Halkçı Eğitim Ve Bilim Emekçileri Birleşik Kamu İş Konfederasyonuna Bağlı Eğitim-İş Sendikasının 5-6 Ağustos’ta Yapılacak Olan 5. Olağan Genel Kuruluna

HALKÇI EĞİTİM VE BİLİM EMEKÇİLERİ BİRLEŞİK KAMU İŞ KONFEDERASYONUNA BAĞLI EĞİTİM-İŞ SENDİKASININ 5-6 AĞUSTOS’TA YAPILACAK OLAN 5. OLAĞAN GENEL KURULUNA KIZIL LİSTELERİYLE ADAY OLACAK.

Aday listelerini açıklayan HALKÇI EĞİTİM VE BİLİM EMEKÇİLERİ “Heyecan ve Umut dolu yüreklerimizle geliyoruz. Mustafa Kemal Olmalıyız” şiarıyla yola çıkıyorlar. Devrimci sınıf sendikacılığı ilke edinen listenin temel görüşleri şöyle:

Antiemperyalist, Antifeodal ve Antişovenist ilkeler çerçevesinde dürüstçe, samimice yol yürüyeceğimiz herkesle bir araya gelmeye ve kamu emekçilerinin yaşadığı sorunların üstesinden gelmek için, ülkemizin Ortaçağ karanlığına götürüldüğü şu kara günlerde toplumsal mücadeleye kamu emekçileri cephesinden katkı sunmaya hazırız.

→ **Kayıtlı Satırlar**:
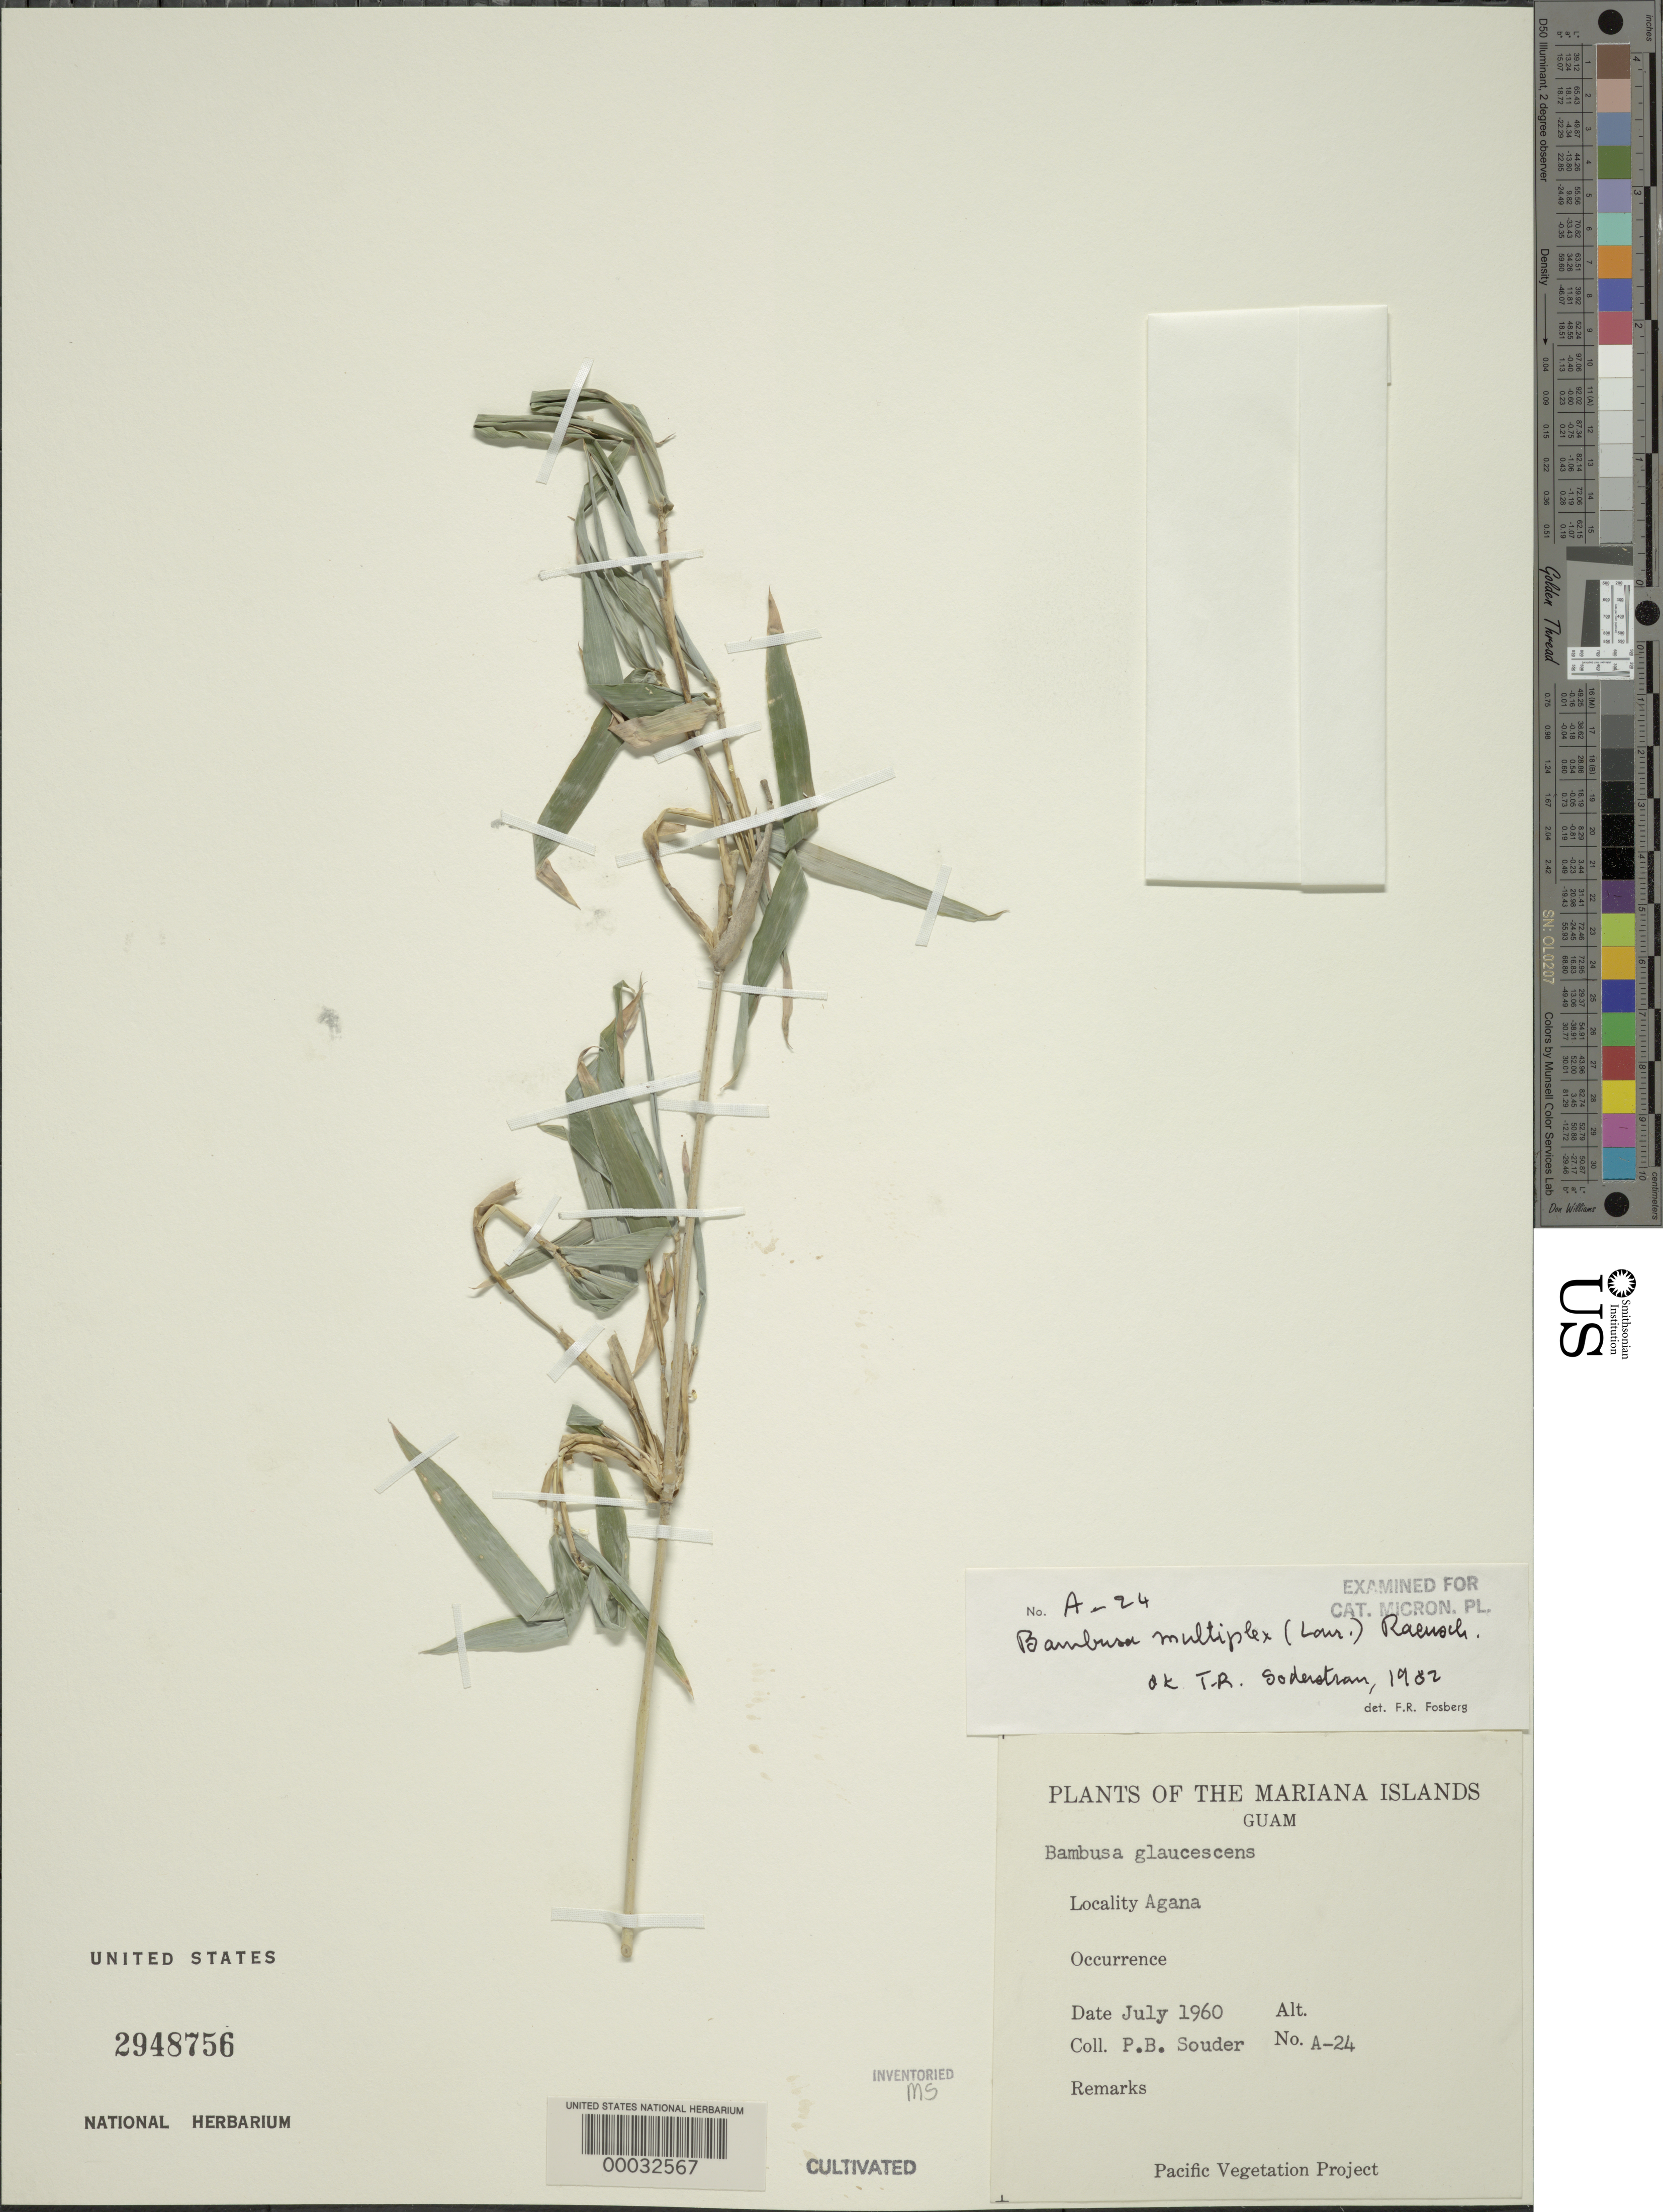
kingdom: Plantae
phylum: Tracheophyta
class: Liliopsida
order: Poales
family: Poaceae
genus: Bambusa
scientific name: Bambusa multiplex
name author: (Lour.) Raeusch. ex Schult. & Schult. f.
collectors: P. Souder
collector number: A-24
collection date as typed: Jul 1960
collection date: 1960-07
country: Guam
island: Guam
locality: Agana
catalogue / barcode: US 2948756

→ **Alıştırmanın İstedikleri**:
1. Eğitim-İş genel kurulu adaylığına dair metni baştan sona hiçbir değişiklik yapmadan yeniden yazın.
2. Kayıtlarda "collection date as typed: Jul 1960" ifadesini içeren satırla başlayıp kayıtların sonuna kadar süren bölümü, "locality" yerine "place" koyarak ve geri kalan her şeyi aynı bırakarak yeniden verin. Yalnızca bu bölümü yazın.
Metin ile kayıtlar birbirinden ayrı malzemelerdir.

→ **Görev Yanıtları**:
1.
Halkçı Eğitim Ve Bilim Emekçileri Birleşik Kamu İş Konfederasyonuna Bağlı Eğitim-İş Sendikasının 5-6 Ağustos’ta Yapılacak Olan 5. Olağan Genel Kuruluna

HALKÇI EĞİTİM VE BİLİM EMEKÇİLERİ BİRLEŞİK KAMU İŞ KONFEDERASYONUNA BAĞLI EĞİTİM-İŞ SENDİKASININ 5-6 AĞUSTOS’TA YAPILACAK OLAN 5. OLAĞAN GENEL KURULUNA KIZIL LİSTELERİYLE ADAY OLACAK.

Aday listelerini açıklayan HALKÇI EĞİTİM VE BİLİM EMEKÇİLERİ “Heyecan ve Umut dolu yüreklerimizle geliyoruz. Mustafa Kemal Olmalıyız” şiarıyla yola çıkıyorlar. Devrimci sınıf sendikacılığı ilke edinen listenin temel görüşleri şöyle:

Antiemperyalist, Antifeodal ve Antişovenist ilkeler çerçevesinde dürüstçe, samimice yol yürüyeceğimiz herkesle bir araya gelmeye ve kamu emekçilerinin yaşadığı sorunların üstesinden gelmek için, ülkemizin Ortaçağ karanlığına götürüldüğü şu kara günlerde toplumsal mücadeleye kamu emekçileri cephesinden katkı sunmaya hazırız.

2.
collection date as typed: Jul 1960
collection date: 1960-07
country: Guam
island: Guam
place: Agana
catalogue / barcode: US 2948756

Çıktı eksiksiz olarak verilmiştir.